Since InnoDB’s file format is too complex for my simple project, I’d have liked to introduce a file format for this project. However, SerDe implementation of a custom format was not my target of this project and it could be buggy. So, I looked around a few serialization formats, such as Protocol Buffer and Apache Avro.
I picked Avro since it has unique features I wanted:
- Fixed size type
- Sortable without deserialization
- Easy to use in Kotlin
Here is the file format of Page:
{
"name": "PageData",
"type": "record",
"fields": [
{"name": "id", "type": "PageId"},
{"name": "nodeType", "type": "NodeType"},
{"name": "previousId", "type": "PageId"},
{"name": "nextId", "type": "PageId"},
{"name": "records", "type": {"type": "array", "items": "KeyValue"} }
]
}
Thanks to Avro, I didn’t have to spend my time to implement file format related stuff and was able to focus on B+Tree implementation. During this project, I’ve also learned a lot about Avro. I’d use Avro for my future project, too.
Implementation
It was back and forth / scrap and build process, but essentially I did the order below. Also, description of each class is available in README.
Page
I implemented Page class first. It uses Avro as a backend (in-memory) and supports mutational operations (insert/update/delete) only. It exposes records as a List, so Nodes can search them as they want. Page doesn’t care about table schema; it just treat key and value as a pair of ByteBuffer.
(Leaf)Node
This class has a Page as a backend and supports basic database operations (get/put/delete). Those operations rely on that Page’s records are ordered by key and always search from the minimum. It costs O(N), but N is just the number of records in a Page, not the total records of a table. InnoDB does the same, but uses linked list.
InternalNode
InternalNode is a child class of LeafNode and stores each child Node’s minimum key and Page id. To make algorithm always correct, I use logical minimum key (0 bytes) to store the most left-hand side Nodes. (It happens only when splitting RootNode)
RootNode
RootNode is a child class of InternalNode. Like InnoDB, RootNode is special since its Page id is fixed. To split it, I create a new Page and copy all records there. Then, split the Page and connects those child Pages to the RootNode.
PageManager
This class manages lifecycle of Pages. When get is called, it tries to fetch from cache (so far just Map
) and reads from file if cache missed. It also allocates a new Page and handle actual Page split logic.
FileManager
This class is for managing file read and write. The file has fixed size (128 bytes) metadata at the beginning, then each Page (256 bytes) is stored ordered by Page id.
Tree
Using all classes above, this class can operate a B+Tree.

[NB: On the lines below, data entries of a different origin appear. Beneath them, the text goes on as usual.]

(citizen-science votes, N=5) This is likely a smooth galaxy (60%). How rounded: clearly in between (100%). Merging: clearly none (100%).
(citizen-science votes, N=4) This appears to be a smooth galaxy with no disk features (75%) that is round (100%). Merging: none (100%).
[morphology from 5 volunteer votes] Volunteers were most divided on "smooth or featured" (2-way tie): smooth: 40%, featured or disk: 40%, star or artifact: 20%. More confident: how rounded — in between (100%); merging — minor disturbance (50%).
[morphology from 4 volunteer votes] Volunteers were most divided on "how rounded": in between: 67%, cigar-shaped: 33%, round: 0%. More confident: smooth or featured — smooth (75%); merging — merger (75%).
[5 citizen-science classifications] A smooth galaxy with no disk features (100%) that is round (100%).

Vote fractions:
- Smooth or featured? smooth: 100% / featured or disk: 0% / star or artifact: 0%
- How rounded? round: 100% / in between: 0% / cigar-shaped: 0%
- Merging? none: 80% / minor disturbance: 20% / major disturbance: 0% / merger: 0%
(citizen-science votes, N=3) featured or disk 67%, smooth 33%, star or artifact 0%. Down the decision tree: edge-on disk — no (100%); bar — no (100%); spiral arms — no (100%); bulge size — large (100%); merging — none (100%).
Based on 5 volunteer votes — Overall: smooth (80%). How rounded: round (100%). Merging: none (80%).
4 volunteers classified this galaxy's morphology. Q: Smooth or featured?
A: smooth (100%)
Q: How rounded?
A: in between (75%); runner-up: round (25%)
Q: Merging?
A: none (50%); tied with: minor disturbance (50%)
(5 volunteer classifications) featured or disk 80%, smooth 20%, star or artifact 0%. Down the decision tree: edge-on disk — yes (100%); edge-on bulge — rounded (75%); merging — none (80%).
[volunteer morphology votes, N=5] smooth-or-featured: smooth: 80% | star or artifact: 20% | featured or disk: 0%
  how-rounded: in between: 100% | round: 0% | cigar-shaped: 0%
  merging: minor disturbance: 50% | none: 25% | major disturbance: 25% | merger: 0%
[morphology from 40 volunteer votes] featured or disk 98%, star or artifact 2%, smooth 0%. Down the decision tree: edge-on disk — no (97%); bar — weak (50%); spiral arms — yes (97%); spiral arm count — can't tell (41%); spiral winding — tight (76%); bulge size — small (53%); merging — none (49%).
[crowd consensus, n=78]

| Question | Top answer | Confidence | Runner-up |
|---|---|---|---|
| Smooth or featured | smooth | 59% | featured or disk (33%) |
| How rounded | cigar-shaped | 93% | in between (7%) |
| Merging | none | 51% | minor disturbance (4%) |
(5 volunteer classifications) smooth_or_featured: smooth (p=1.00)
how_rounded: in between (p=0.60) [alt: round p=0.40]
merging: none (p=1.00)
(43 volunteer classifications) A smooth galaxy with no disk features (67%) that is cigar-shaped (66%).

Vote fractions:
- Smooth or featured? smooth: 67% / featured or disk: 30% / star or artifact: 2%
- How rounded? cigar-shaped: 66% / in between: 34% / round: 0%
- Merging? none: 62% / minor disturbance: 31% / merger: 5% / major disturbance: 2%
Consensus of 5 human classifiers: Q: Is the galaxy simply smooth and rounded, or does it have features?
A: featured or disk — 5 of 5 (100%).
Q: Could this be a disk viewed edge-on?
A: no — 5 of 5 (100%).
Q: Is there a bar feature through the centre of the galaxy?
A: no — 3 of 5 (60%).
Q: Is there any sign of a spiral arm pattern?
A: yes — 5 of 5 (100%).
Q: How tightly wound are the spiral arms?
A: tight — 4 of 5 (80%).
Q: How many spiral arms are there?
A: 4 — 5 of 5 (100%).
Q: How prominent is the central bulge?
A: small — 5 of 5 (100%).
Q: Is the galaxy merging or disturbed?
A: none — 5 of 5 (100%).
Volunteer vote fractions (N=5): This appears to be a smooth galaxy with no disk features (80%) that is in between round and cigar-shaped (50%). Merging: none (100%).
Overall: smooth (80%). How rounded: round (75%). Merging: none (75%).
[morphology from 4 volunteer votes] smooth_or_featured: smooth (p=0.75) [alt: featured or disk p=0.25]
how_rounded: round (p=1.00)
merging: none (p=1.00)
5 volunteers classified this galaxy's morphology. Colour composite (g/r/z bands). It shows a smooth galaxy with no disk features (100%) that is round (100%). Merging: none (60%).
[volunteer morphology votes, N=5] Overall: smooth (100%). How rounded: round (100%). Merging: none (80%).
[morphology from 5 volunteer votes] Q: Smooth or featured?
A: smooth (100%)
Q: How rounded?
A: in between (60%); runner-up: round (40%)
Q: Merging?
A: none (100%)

Table, AvroGenericRecord, Main
These classes are for use case of my implementation. Table class represents a table with key and value schema (Avro), AvroGenericRecord is a useful class for GenericRecord and Main is for sample CLI.
Conclusion
I worked on this project for a month and achieved its goal; I understood basic internal detail of database software — B+Tree. Of course, my implementation is missing lots of features which are required as a database, e.g. merge, WAL, MVCC, but now I have many ideas how to implement them. So, that was a good timing to complete the project.
I hope this project could help future developers who also want to understand B+Tree. This code is a working example and pretty small (960 LOC).